Madden tried desperately to stop me from amassing a 75% completion rating on the Superstar mode's Hall of Fame index in just one season, it really honestly did. To start off with, the '08-'09 49ers were the same team that floundered under Alex Smith. He unsurprisingly played like a giant pile of turd in Madden, with the most common bad play being the often immediate decisions to run on passing plays culminating in Smith's inability to reach the line of scrimmage To top that off, my starting center went out of the first game with injury and was replaced by a guy with a 75 in the "run blocking" category. The game also took advantage of a lack of saving on my part to freeze my PS3 and cost me 3 games worth of progress, knowing if I were to sim those games I would lose any chance of a perfect season thanks to The Prototype's mediocre abilities. All of this came along with a coach who absolutely refused to let The Prototype run the football in goal-line situations, choosing instead to run play action and take a sack every time.

Over 1,500 of The Prototype's 3,500 rushing yards came after the 89 tackles he broke during the season, and it's not hard to see why when he runs people over so convincingly. I'm not sure it's fair to count yards after contact when he's so clearly just baiting them into hitting him though. Despite a low strength rating, The Prototype flipped other players around like rag dolls the whole season - including resident massive human-being DeMarcus Ware of The Dallas Cowboys. In case you were wondering, yes, he can take the hits he dishes out. It's remarkable the Rams player survived having such a dense human being on top of him. Not all were as fortunate though, and more than one defender broke upon the walls of the human fortress that is The Prototype - 4 to be exact.

Remember when I suggested Madden might be attempting to exact revenge upon me? Well, it won a small victory when The Prototype's unstoppable gold and red train steamrolled my Panthers in the divisional playoffs. At least in Superstar mode I didn't have to watch how impotent my favorite team's offense was in the playoffs for a second time. Naturally, I had to do something special for this so I lined up the two most ridiculously awful plays The Panthers' defense made - which ironically happened within a couple downs of each other - and set it to a slowed version of The Panthers' obscenely terrible 1995 inaugural season fight song. The result was a hauntingly accurate representation of the Madden match-up and it's real life counterpart from almost a month ago.

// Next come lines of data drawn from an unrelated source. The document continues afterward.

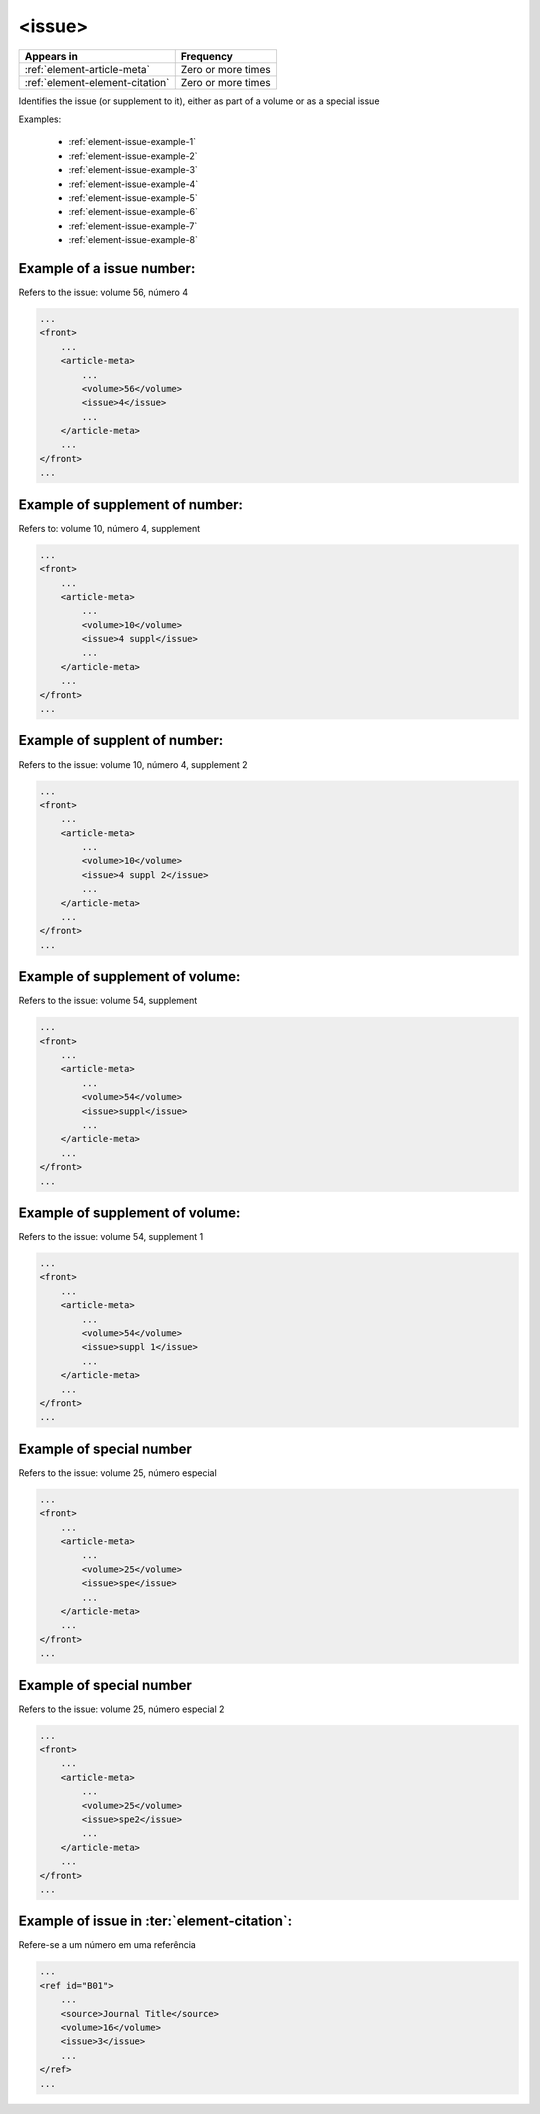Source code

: .. _element-issue:

<issue>
=======

+----------------------------------+--------------------+
| Appears in                       | Frequency          |
+==================================+====================+
| :ref:`element-article-meta`      | Zero or more times |
+----------------------------------+--------------------+
| :ref:`element-element-citation`  | Zero or more times |
+----------------------------------+--------------------+

Identifies the issue (or supplement to it), either as part of a volume or as a special issue

Examples:

  * :ref:`element-issue-example-1`
  * :ref:`element-issue-example-2`
  * :ref:`element-issue-example-3`
  * :ref:`element-issue-example-4`
  * :ref:`element-issue-example-5`
  * :ref:`element-issue-example-6`
  * :ref:`element-issue-example-7`
  * :ref:`element-issue-example-8`



.. _element-issue-example-1:

Example of a issue number:
--------------------------

Refers to the issue: volume 56, número 4


.. code-block:: xml

    ...
    <front>
        ...
        <article-meta>
            ...
            <volume>56</volume>
            <issue>4</issue>
            ...
        </article-meta>
        ...
    </front>
    ...



.. _element-issue-example-2:

Example of supplement of number:
--------------------------------

Refers to: volume 10, número 4, supplement


.. code-block:: xml

    ...
    <front>
        ...
        <article-meta>
            ...
            <volume>10</volume>
            <issue>4 suppl</issue>
            ...
        </article-meta>
        ...
    </front>
    ...



.. _element-issue-example-3:

Example of supplent of number:
------------------------------

Refers to the issue: volume 10, número 4, supplement 2


.. code-block:: xml

    ...
    <front>
        ...
        <article-meta>
            ...
            <volume>10</volume>
            <issue>4 suppl 2</issue>
            ...
        </article-meta>
        ...
    </front>
    ...



.. _element-issue-example-4:

Example of supplement of volume:
--------------------------------

Refers to the issue: volume 54, supplement

.. code-block:: xml

    ...
    <front>
        ...
        <article-meta>
            ...
            <volume>54</volume>
            <issue>suppl</issue>
            ...
        </article-meta>
        ...
    </front>
    ...


.. _element-issue-example-5:

Example of supplement of volume:
--------------------------------

Refers to the issue: volume 54, supplement 1

.. code-block:: xml

    ...
    <front>
        ...
        <article-meta>
            ...
            <volume>54</volume>
            <issue>suppl 1</issue>
            ...
        </article-meta>
        ...
    </front>
    ...

.. _element-issue-example-6:

Example of special number
-------------------------

Refers to the issue: volume 25, número especial

.. code-block:: xml

    ...
    <front>
        ...
        <article-meta>
            ...
            <volume>25</volume>
            <issue>spe</issue>
            ...
        </article-meta>
        ...
    </front>
    ...


.. _element-issue-example-7:

Example of special number
-------------------------

Refers to the issue: volume 25, número especial 2

.. code-block:: xml

    ...
    <front>
        ...
        <article-meta>
            ...
            <volume>25</volume>
            <issue>spe2</issue>
            ...
        </article-meta>
        ...
    </front>
    ...


.. _element-issue-example-8:

Example of issue in :ter:`element-citation`:
---------------------------------------

Refere-se a um número em uma referência

.. code-block:: xml


    ...
    <ref id="B01">
        ...
        <source>Journal Title</source>
        <volume>16</volume>
        <issue>3</issue>
        ...
    </ref>
    ...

After handily winning their divisional round match-up, The Prototype and company made The Cowboys look like, well, The Cowboys. After dismantling "America's Team," The 49ers headed to wherever it was The Super Bowl was held in '09 and stomped on The Steelers. There Madden got it's last shot in, mysteriously transforming Troy Polamalu into one of the world's fastest human beings. It seemed like it didn't matter what mistakes Polamalu made, he always managed to stop me from scoring on big runs - he ran completely past me on several occasions but still caught The Prototype, even after Madden's role system allowed me to boost the chubby back's speed to 99. The Steelers in general seemed rather adept at tackling the league's unstoppable man when he otherwise would have scored. The result was a Super Bowl MVP unjustly stolen away from the league's best-worst player.

All in all, as a big guy myself, I was inspired by the rough and tumble play of The Prototype. He wasn't in any way marketable or skilled, but he put up more numbers than a lot of players put up in their entire careers. I don't know what the future holds for The Prototype - Madden '09 makes it a pain to simulate things - but let's all just assume he becomes the greatest player to ever live. It would be almost impossible for him to not waddle his way into the Hall of Fame anyways, and it's not like anyone could stop him if he tried.